[TASK BRIEF] Filter the data below, keeping only lines that contain "Called".

[PROVIDED ENTRIES]
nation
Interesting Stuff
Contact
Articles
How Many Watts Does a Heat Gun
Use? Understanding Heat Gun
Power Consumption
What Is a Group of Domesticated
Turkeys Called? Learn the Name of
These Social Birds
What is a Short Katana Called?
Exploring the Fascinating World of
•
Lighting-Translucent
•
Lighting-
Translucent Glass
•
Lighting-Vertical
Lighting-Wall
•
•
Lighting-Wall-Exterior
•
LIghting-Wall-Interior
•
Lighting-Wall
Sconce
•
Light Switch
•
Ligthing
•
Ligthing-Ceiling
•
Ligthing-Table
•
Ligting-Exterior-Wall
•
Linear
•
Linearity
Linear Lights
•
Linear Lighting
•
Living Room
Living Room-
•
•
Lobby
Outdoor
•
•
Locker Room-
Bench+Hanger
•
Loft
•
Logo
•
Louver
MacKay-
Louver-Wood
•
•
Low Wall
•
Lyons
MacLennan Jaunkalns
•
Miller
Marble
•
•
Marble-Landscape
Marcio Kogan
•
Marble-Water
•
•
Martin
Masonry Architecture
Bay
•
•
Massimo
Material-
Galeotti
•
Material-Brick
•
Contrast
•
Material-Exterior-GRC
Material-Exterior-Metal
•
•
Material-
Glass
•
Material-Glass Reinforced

[EXERCISE SOLUTION]
Turkeys Called? Learn the Name of
What is a Short Katana Called?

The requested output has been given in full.